$\DeclareMathOperator{Diff}{Diff}$
Fix $\varphi_0 \in \Diff(M)$.
Claim: The "tangent space" $T_{\varphi _0}\Diff(M) = \{ X \circ \varphi_0 \mid X \in \Gamma(TM) \}$.
Justification: Pick a smooth family of diffeomorphisms $\varphi: (-\varepsilon, \varepsilon) \to \Diff(M): t \mapsto \varphi(t) = \varphi_t$. Then for each $p \in M$, there is a smooth path $\gamma_p: (-\varepsilon, \varepsilon) \to M: t \mapsto \varphi_t(p)$, so $$(\varphi'(0))(p) = \left.{d \over dt}\right|_{t=0} \varphi_t(p) = \gamma_p'(0) \in T_{\gamma_p(0)}M = T_{\varphi_0(p)}M.$$ Thus, a "tangent vector" at $\varphi_0$ is not a vector field (unless $\varphi_0 = \operatorname{id}$); it's a function $M \to TM$ sending $p$ to something in $T_{\varphi_0(p)}M$. Fortunately, such a function uniquely determines a vector field because it factors as $$M \xrightarrow{\varphi_0} M \to TM:p \mapsto \varphi_0(p) \mapsto \text{something} \in T_{\varphi_0(p)}M,$$ where the second map is an honest vector field. The claim is now justified.
(In the context of integrating time-dependent vector fields, all this is usually summarized by the equation $${d \over dt} \varphi_t = X_t \circ \varphi_t.$$
I'm aware that there's a rigorous definition of a smooth structure for the infinite-dimensional $\Diff(M)$, but I know nothing about it. I'm considering a one-parameter family of diffeomorphisms to be smooth iff the induced map $M \times (-\varepsilon, \varepsilon) \to M$ is smooth (I've been told this doesn't really coincide with the smooth structure on $\Diff(M)$, but I'm not sure how). Given this definition of a smooth path in $\Diff(M)$, we can certainly ask for its velocity. This crude analogy is all I have in mind when I say "tangent vector.")

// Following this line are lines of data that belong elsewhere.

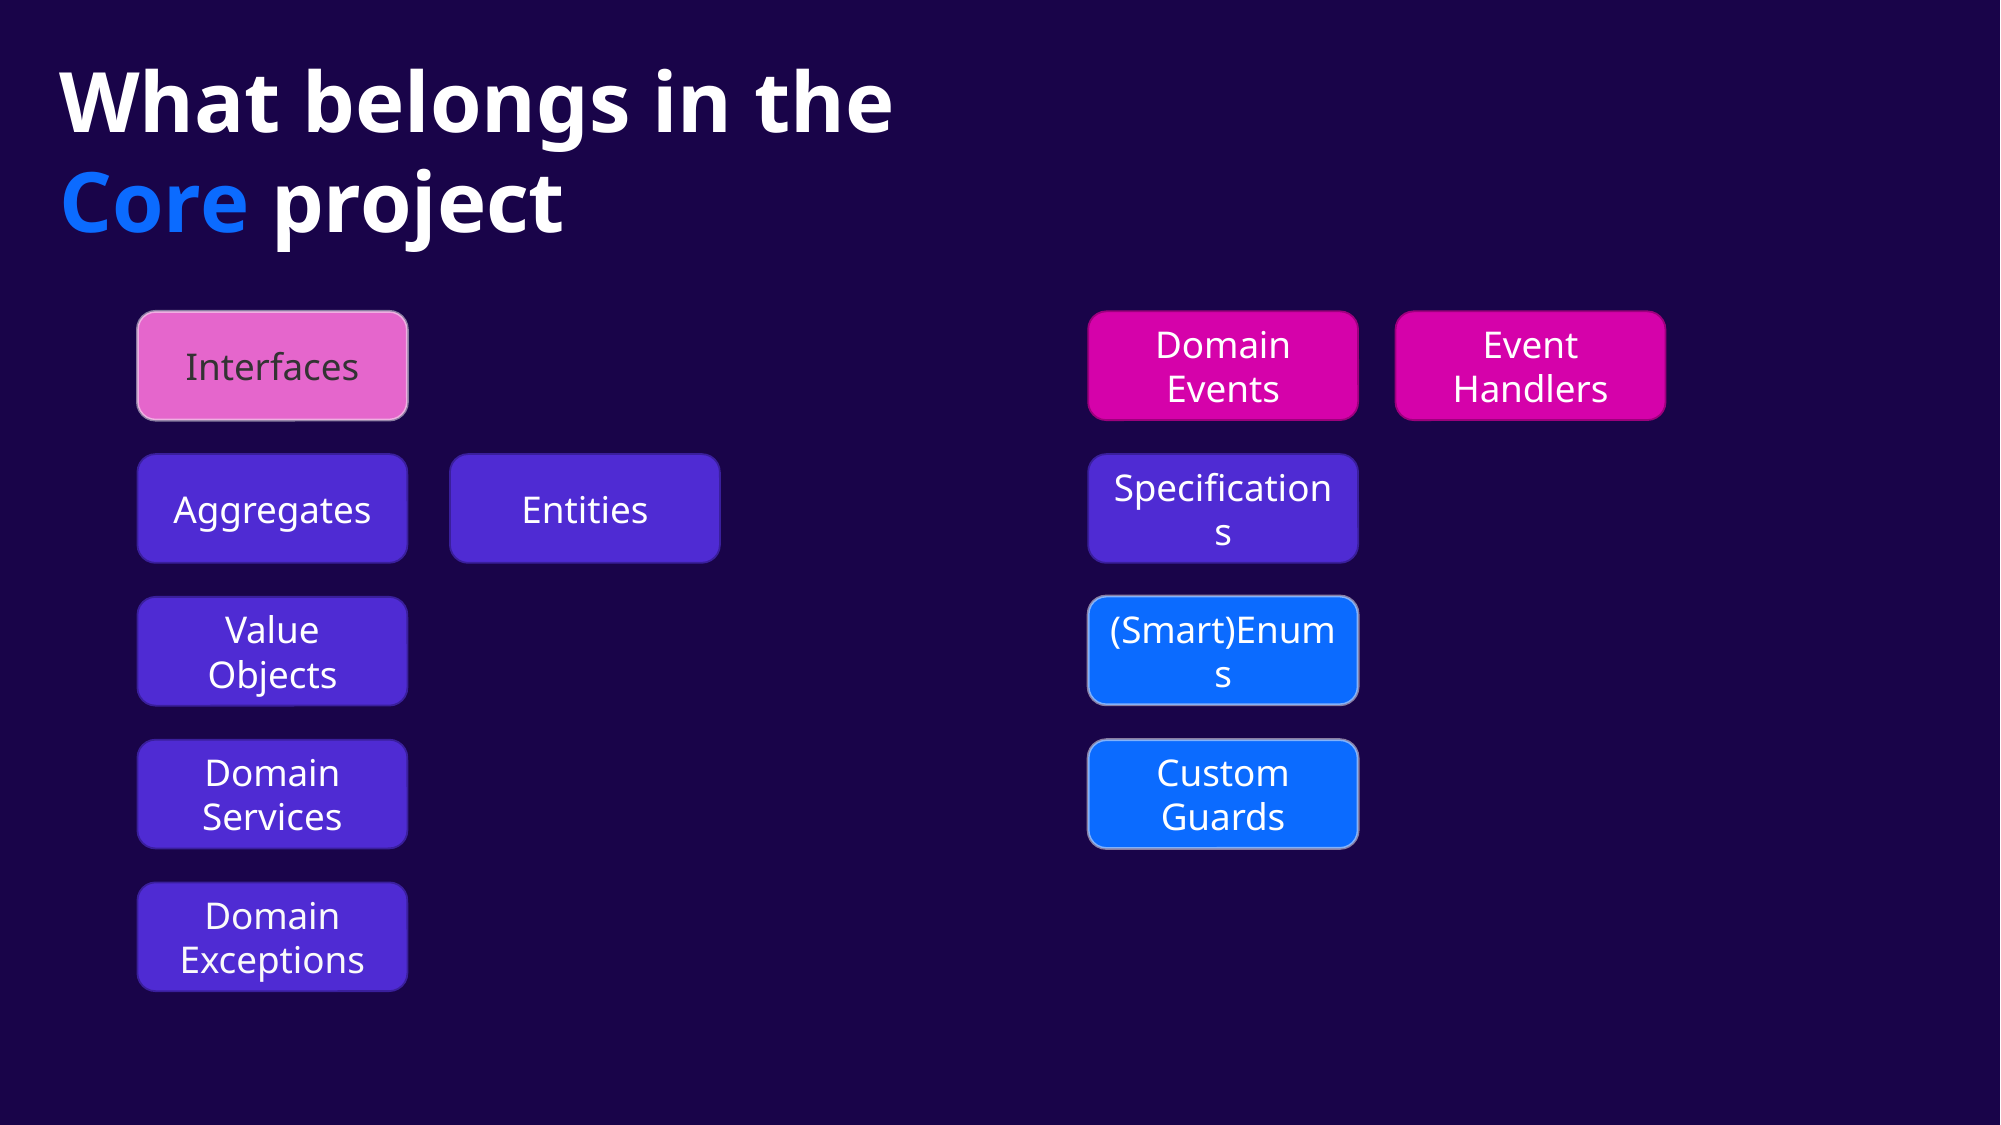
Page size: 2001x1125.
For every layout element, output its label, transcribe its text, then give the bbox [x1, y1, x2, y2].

text_box Custom Guards [1086, 738, 1360, 850]
text_box Aggregates [136, 453, 409, 564]
text_box Value Objects [136, 595, 409, 707]
text_box Event Handlers [1394, 310, 1667, 422]
text_box Specifications [1087, 453, 1360, 564]
text_box Entities [449, 453, 721, 564]
text_box Interfaces [136, 309, 409, 422]
text_box Domain Services [136, 738, 409, 850]
text_box Domain Events [1087, 310, 1360, 422]
text_box (Smart)Enums [1086, 594, 1360, 707]
text_box Domain Exceptions [136, 881, 409, 993]
title What belongs in the Core project [59, 48, 914, 251]
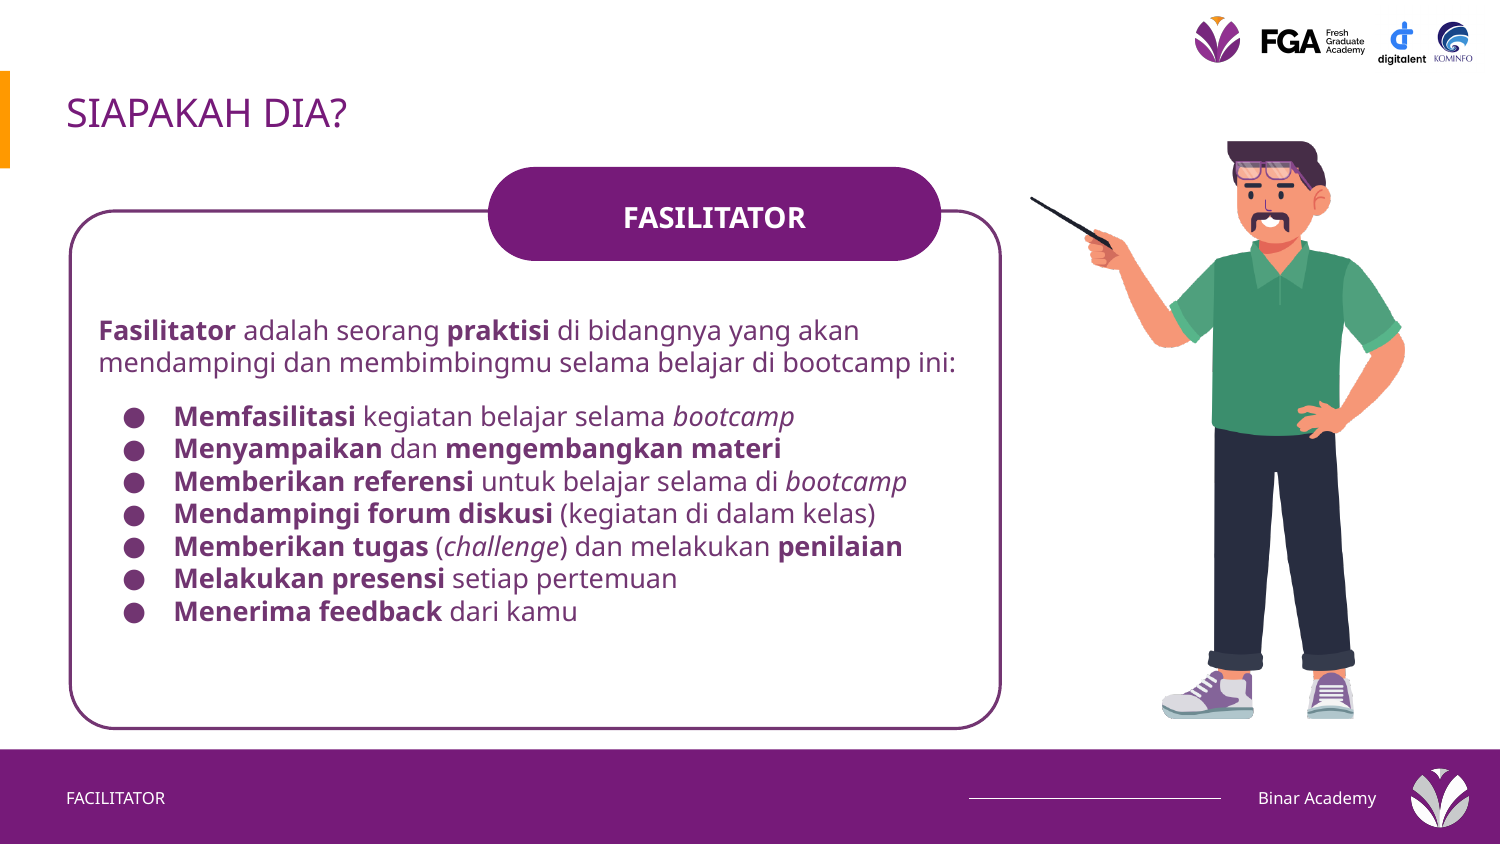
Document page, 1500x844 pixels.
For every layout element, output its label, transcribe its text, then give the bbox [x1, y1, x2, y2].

title Binar Academy [1043, 751, 1392, 844]
title FACILITATOR [51, 751, 751, 844]
text_box FASILITATOR [487, 166, 942, 261]
picture [1030, 141, 1406, 719]
title SIAPAKAH DIA? [51, 72, 1449, 167]
text_box Fasilitator adalah seorang praktisi di bidangnya yang akan mendampingi dan membimbingmu selama belajar di bootcamp ini: Memfasilitasi kegiatan belajar selama bootcamp Menyampaikan dan mengembangkan materi Memberikan referensi untuk belajar selama di bootcamp Mendampingi forum diskusi (kegiatan di dalam kelas) Memberikan tugas (challenge) dan melakukan penilaian Melakukan presensi setiap pertemuan Menerima feedback dari kamu [70, 210, 1001, 729]
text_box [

One consequence of the claim is that there's a canonical identification of $T_{\varphi_0}\Diff(M)$ with $T_{\operatorname{id}}\Diff(M) = \Gamma(TM)$ and hence a canonical parallelization. For finite-dimensional Lie groups, we have two canonical parallelizations given by left and right translation, but neither is "better" than the other. My question is: What is going on with $\Diff(M)$? Morally speaking, why does it have a canonical parallelization? Does it coincide with the one induced by left or right translation or neither?
I suspect that this parallelization of $\Diff(M)$ is neither the one induced by left translation, nor that induced by right translation. In fact, I suspect that the moral reason for this parallelization is that $\Diff(M)$ acts on $M$; more generally, I think an action of a Lie group $G$ on an arbitrary manifold induces a parallelization of $G$ by the same principle above. However, I can't prove any of these claims, nor can I find any references. I'm sure they're abundant and I'm just not looking in the right places. Any suggestions would be appreciated.
I believe Kriegl & Michor discuss the tangent bundle of a diffeomorphism group in their text The Convenient Setting for Global Analysis.
Anyway, here's a proof using synthetic differential geometry (SDG) that the tangent space to the diffeomorphism group of a smooth space $M$ is the space of vector fields $\mathfrak{X}(M)$. There's a version of this argument in Anders Kock's text.
In SDG, we work in a smooth topos. For concreteness, let's take the Dubuc topos, into which the category of smooth manifolds embeds fully faithfully.
In our smooth topos, the real line $R$ is augmented with infinitesimal elements. In particular, the subspace $D := \{ d \in R \mid d^2 = 0 \}$ is treated as the "walking tangent vector", and we define the tangent bundle of a space $M$ as the mapping space $M^D$ of "infinitesimal curves" in $M$, with the projection given by evaluating at $0$. The tangent map $f_*: M^D \to N^D$ of any map $f: M \to N$ is just given by postcomposition with $f$.
Now, a vector field $X: M \to M^D$ is a section of the projection $\mathrm{eval}_0: M^D \to M$, and by currying the vector field is equivalent to a map $X: D \to M^M$ such that $X(0)=1_M$.
But $M^M$ is just the space of maps $M \to M$, and is a smooth monoid under composition. So a vector field is precisely a tangent vector to the mapping space $M^M$ at the identity: it's an infinitesimal transformation!
But what about if we want to consider the group of invertible maps $M \to M$? Well, we can check that in fact the tangent space is the same. Given a vector field $X: D \to M^M$, we can show that $X(-d)=X(d)^{-1}$ provided $M$ is infinitesimally linear (this is proved in Kock's book). So in fact the space of invertible maps $\mathrm{Diff}(M)$ shares the same tangent space as $M^M$.